At a time when everyone has the means to dive into street photography, how do you make your photos different from everyone else’s? Joel Meyerowitz, another legendary name in the field, offers an insightful answer. As a New York City snapper, he’s a renowned pioneer of color street photography at a time when it was deemed amateur, and celebrated for his candid photographs that show his sharp observation skills. Meyerowitz’s frames are filled with people captured at the right place and the right time. It’s definitely a nod to the style of the photography legends who inspired him: Henri Cartier-Bresson and his decisive moment, Robert Frank and his famous documentary work on the American society, and Eugene Atget’s definitive work documenting Paris at the cusp of modernization.
In the Joel Meyerowitz school of street photography, the trick to making your work stand out from the rest lies in understanding the “power of the frame.” He explains how in the 2012 Phaidon Press video below:
Let’s take note of his key points:
What you don’t include in the frame matters just as much as what you put in it.

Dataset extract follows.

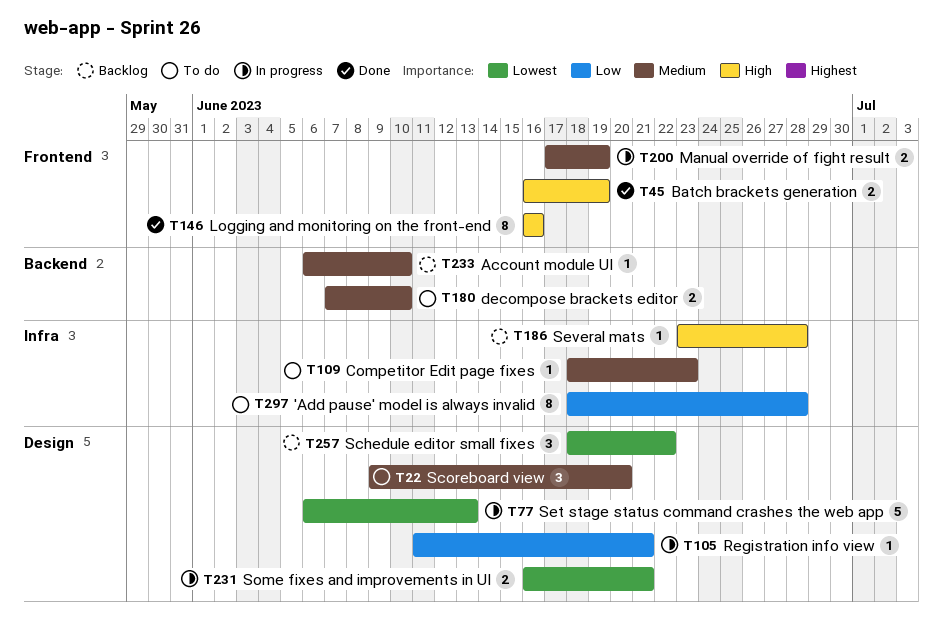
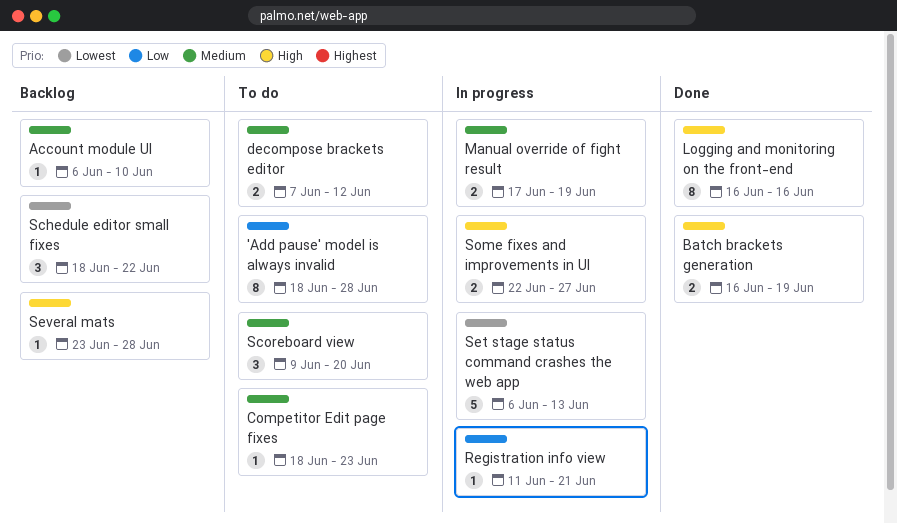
decompose brackets editor, due: Jun 10 -> Jun 12
Some fixes and improvements in UI, priority: Lowest -> High
Some fixes and improvements in UI, start: Jun 16 -> Jun 22
Some fixes and improvements in UI, due: Jun 21 -> Jun 27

It’s easy to see how what you have in your frame is largely what comprises your photograph, but don’t be quick to dismiss what you chose not to include in it as well. “What you put in and what you leave out are what determines the meaning or potential of your photograph,” Meyerowitz reminded. “But you must continue to keep in mind that there’s plenty of stuff off-stage, and what bearing the rest of the off-stage have on this.”
Consider the unspoken relationship between the subjects and elements that you photograph.
On his own photographs, Meyerowitz revealed that his “interest, all along, has not been in identifying a singular thing, but in photographing the relationship between things.” This, he added, was made possible by his choice to see what’s in and out of the scene he’s photographing. An interesting perspective on creating contexts, if you ask me, and something worth trying for your own style or project, especially street photography.
Don’t simply make “copies” of what you photograph.
Focusing on singular subjects may get you the shot that you want (for all intents and purposes), but Meyerowitz believes that this is just making “copies.” By exploring your own vision of the “ephemeral connection between unrelated things”, he suggests it can increase your chances of creating a humanistic narrative that is your own.
Some of us may be used to the notion of limiting our visual narratives to what makes it on our frames. But in this video, Joel Meyerowitz suggests training to become a “binocular” street snapper, with the foresight to create images that make viewers want to know the story outside the frame.